Short problem 1 →
Which implementation does the text below on Python implementations call the future of the language?

Text section →
=====
Python is amazing.

Surprisingly, that’s a fairly ambiguous statement. What do I mean by ‘Python’? Do I mean Python the abstract interface? Do I mean CPython, the common Python implementation (and not to be confused with the similarly named Cython)? Or do I mean something else entirely? Maybe I’m obliquely referring to Jython, or IronPython, or PyPy. Or maybe I’ve really gone off the deep end and I’m talking about RPython or RubyPython (which are very, very different things).

While the technologies mentioned above are commonly-named and commonly-referenced, some of them serve completely different purposes (or, at least, operate in completely different ways).

Throughout my time working with Python, I’ve run across tons of these .*ython tools. But not until recently did I take the time to understand what they are, how they work, and why they’re necessary (in their own ways).

In this post, I’ll start from scratch and move through the various Python implementations, concluding with a thorough introduction to PyPy, which I believe is the future of the language.

It all starts with an understanding of what ‘Python’ actually is.

If you have a good understanding for machine code, virtual machines, and the like, feel free to skip ahead.

“Is Python interpreted or compiled?”

This is a common point of confusion for Python beginners.

The first thing to realize is that ‘Python’ is an interface. There’s a specification of what Python should do and how it should behave (as with any interface). And there are multiple implementations (as with any interface).

The second thing to realize is that ‘interpreted’ and ‘compiled’ are properties of an implementation, not an interface.

So the question itself isn’t really well-formed.

Is Python interpreted or compiled? The question isn't really well-formed.
=====
Material →
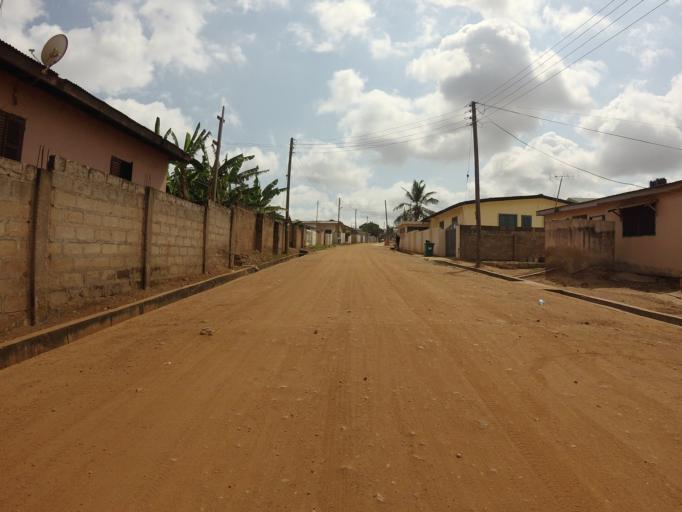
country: GH
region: Greater Accra
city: Dome
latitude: 5.6173
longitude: -0.2452
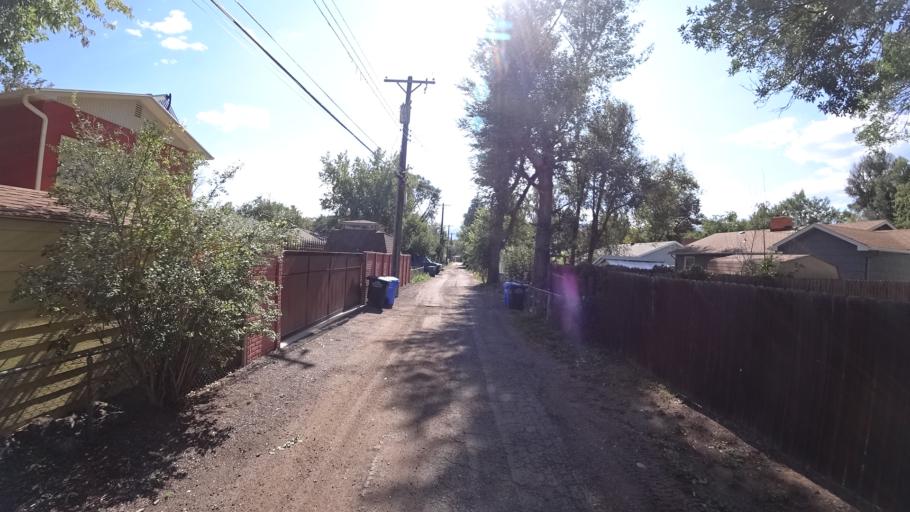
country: US
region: Colorado
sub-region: El Paso County
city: Colorado Springs
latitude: 38.8719
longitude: -104.8021
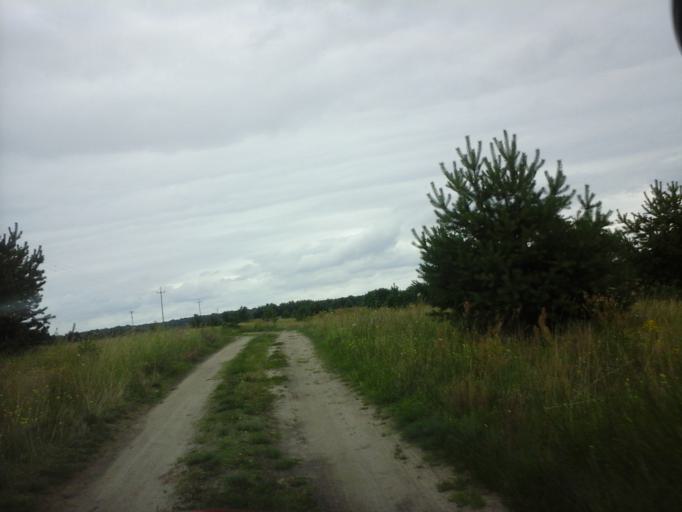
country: PL
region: Lubusz
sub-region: Powiat strzelecko-drezdenecki
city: Dobiegniew
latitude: 53.0822
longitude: 15.7811
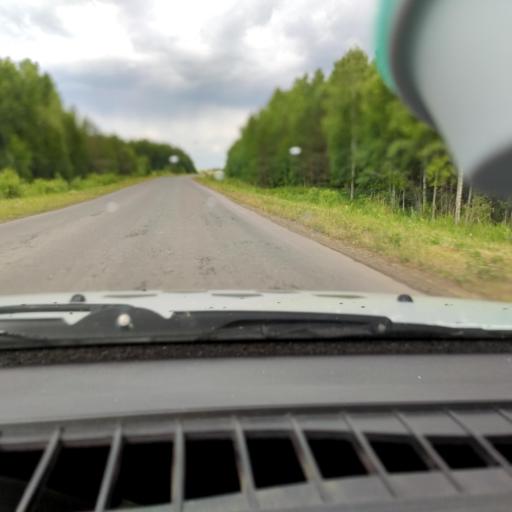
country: RU
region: Perm
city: Orda
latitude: 57.1593
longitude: 56.8036
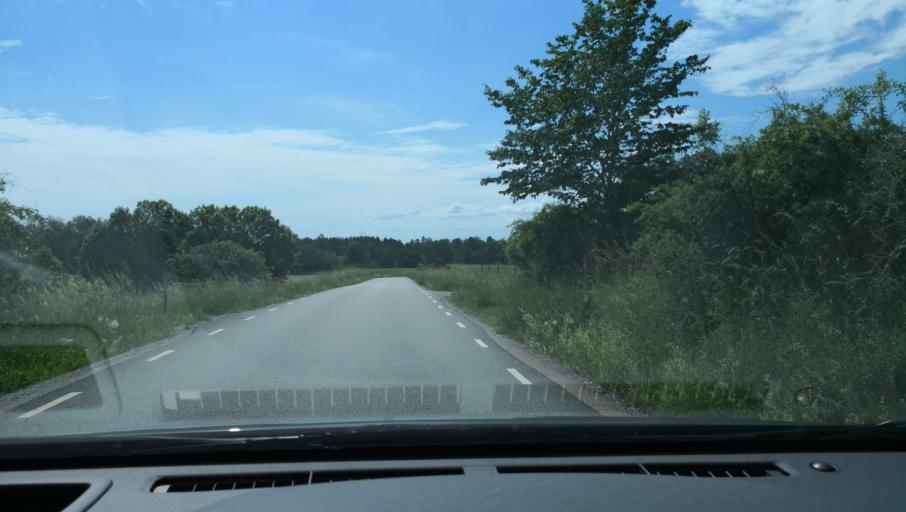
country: SE
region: Uppsala
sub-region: Habo Kommun
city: Balsta
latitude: 59.6876
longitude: 17.4647
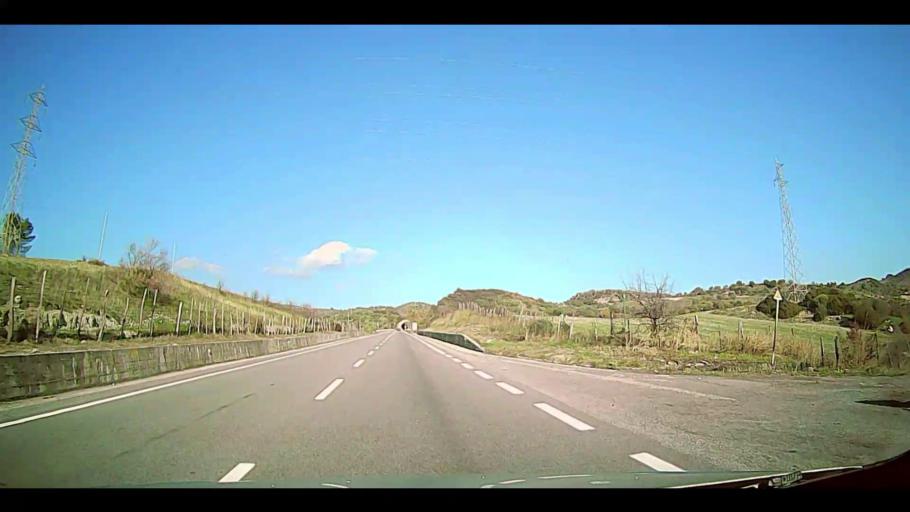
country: IT
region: Calabria
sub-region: Provincia di Crotone
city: Cotronei
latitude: 39.1906
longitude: 16.8155
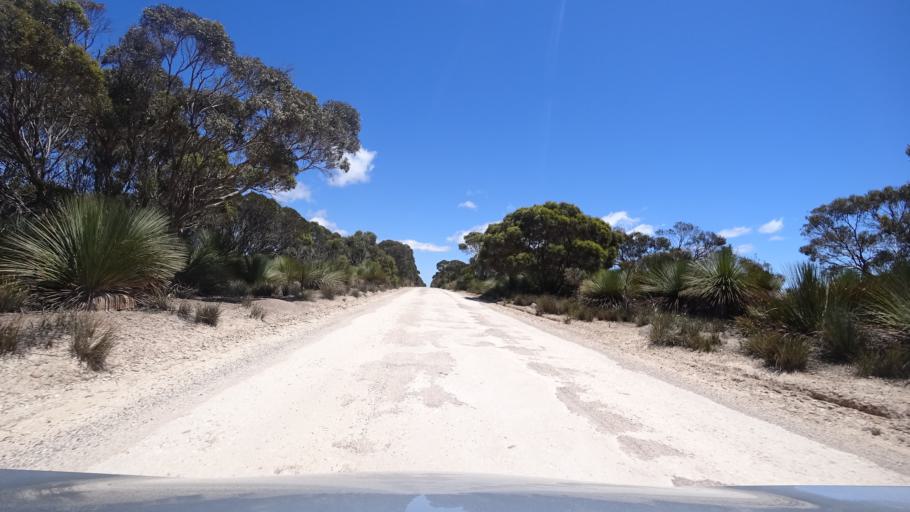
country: AU
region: South Australia
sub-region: Yankalilla
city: Normanville
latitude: -35.8349
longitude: 138.1060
=====
Short problem 2 →
Gather every line of the listing above that contains the string "longitude".

Task result 1 →
PyPy.

Task result 2 →
longitude: -0.2452
longitude: -104.8021
longitude: 15.7811
longitude: 56.8036
longitude: 17.4647
longitude: 16.8155
longitude: 138.1060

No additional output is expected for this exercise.